I am curious how a disk controller with a 16-bit address bus could have a membase above 0xffff.

This is an excellent question that deserves a well thought-out answer. So, let's see... How do we know that this controller has a 16-bit address bus? Northstar MDSA/MDSAD are S-100 controllers, and S-100 is a 24-bit address bus, although in the beginning it was indeed 16-bit. The only reference I could find about Northstar MDSA being 16-bit address is in a manual from 1977 (YMMV, of course), a date when the popular 16-bit CPUs hadn't been released yet. But you see, these Northstar controllers were long-lived, spanning well into the 1980s, and this particular one had several revisions. Later revisions could have 20 address lines or more (or not, but who knows); it would certainly make sense.
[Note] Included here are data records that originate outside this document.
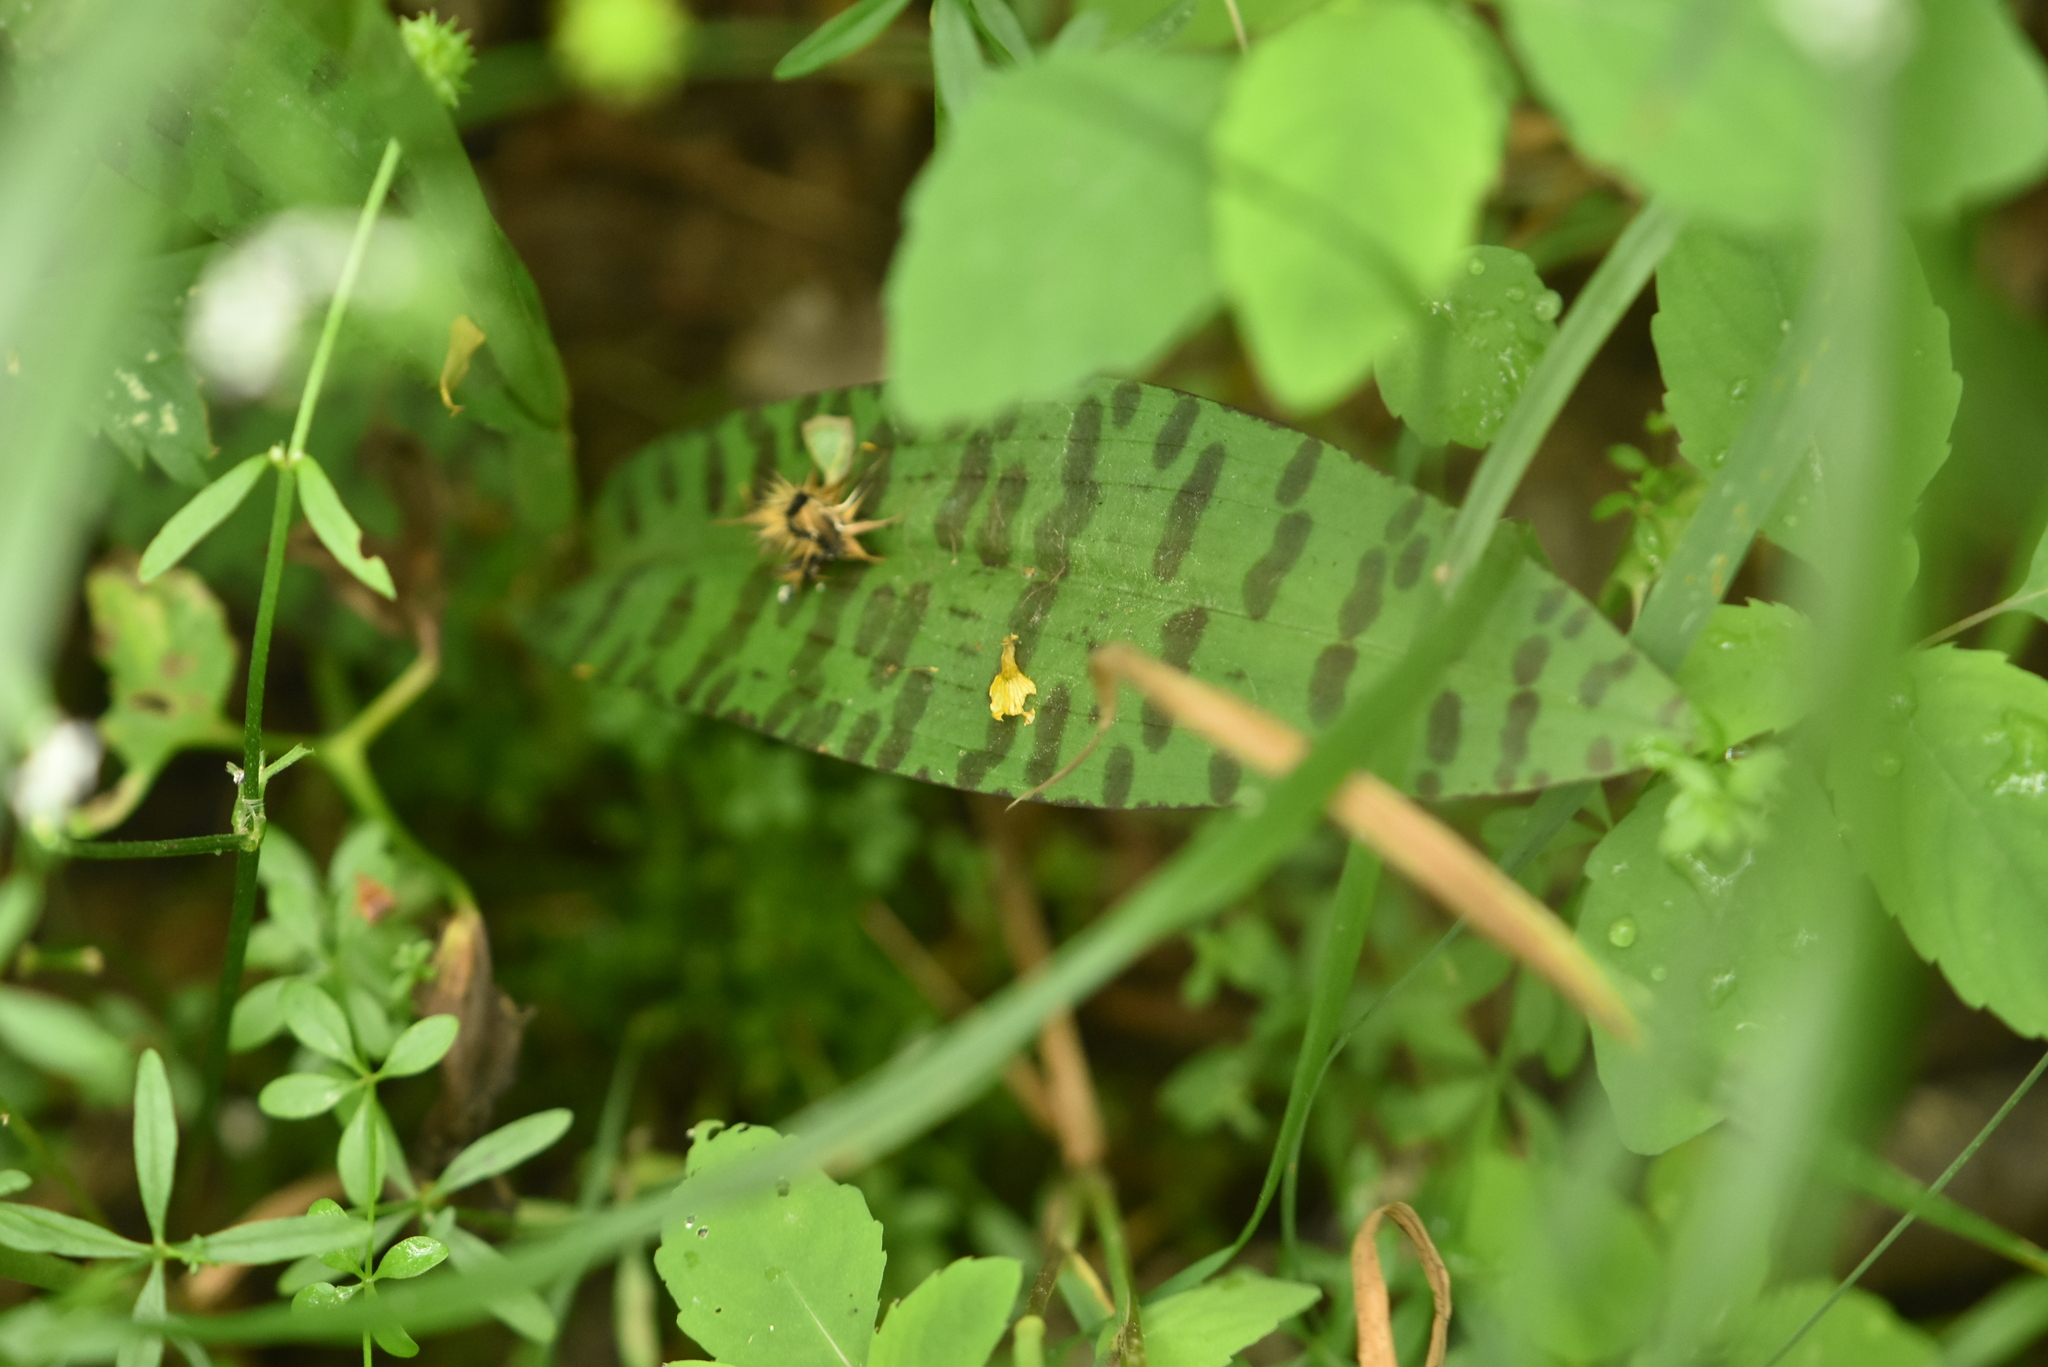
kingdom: Plantae
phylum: Tracheophyta
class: Liliopsida
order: Asparagales
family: Orchidaceae
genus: Dactylorhiza
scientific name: Dactylorhiza maculata
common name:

But all this is speculation. Let's lay down the facts we have. Seattle Computer Products (SCP for brevity) was a S-100 shop. Its hardware products were S-100 boards and computers made from them. They created a DOS, called 86-DOS, for use with their 8086-based S-100 CPU board. This 86-DOS supported standard SCP hardware, plus floppy controllers from third parties (originally, Cromemco and Tarbell). In late 1980, they also started supporting some "Northstar controller", as is evident from the available sources of the BIOS part of 86-DOS 1.0 and 1.1x. This S-100 controller used memory-mapped IO, in a way consistent with what MDSA does, and supported 5.25'' diskettes with 35x1x10 hard sectors, 256 bytes each. This is again consistent with MDSA. The only visible difference is that 86-DOS used a memory window at 0xFE800 to communicate with the controller, instead of MDSA's default 0xE800. It's easy to imagine that SCP used a late revision of the controller (or the MDSAD, although it doesn't really matter) that was made compatible to 8086 and had 20 address lines or more; else, why write 0xFE800 in the source instead of 0xE800?

The address decoder on the board has no access to the upper memory addresses and would see 0xfe800 and 0x0e800 as the same address.

But you see, the entire discussion above is irrelevant. Because it concerned the real MDSA, while I'm only interested in a virtual MDSA (as it's emulated right now by current AltairZ80), and it's not guaranteed that the emulation is 100% perfect. So, I started AltairZ80, put it in 8086 mode, and created a virtual MDSA at its default address of 0xE800. Then I examined the memory with the mem command. And guess what, the virtual MDSA did respond at me reading 0xE800, showing me its firmware, but it didn't respond when I probed the addresses 0x1E800, 0xFE800 and so on. It displayed only zeros. This means that the virtual MDSA can distinguish addresses 0xE800 and 0xFE800. It means that the virtual MDSA behaves like a real one that has at least 20 address lines. Meanwhile, "set_membase" behaves like the emulated S-100 boards have only 16 address lines. This is an inconsistency at best, and a pedantic one would say that it's a bug.

Anyway, be us pedantic or not, fixing this issue would help AltairZ80 boot several disk images hosted on Bitsavers that it currently can not, and it's an useful thing by itself.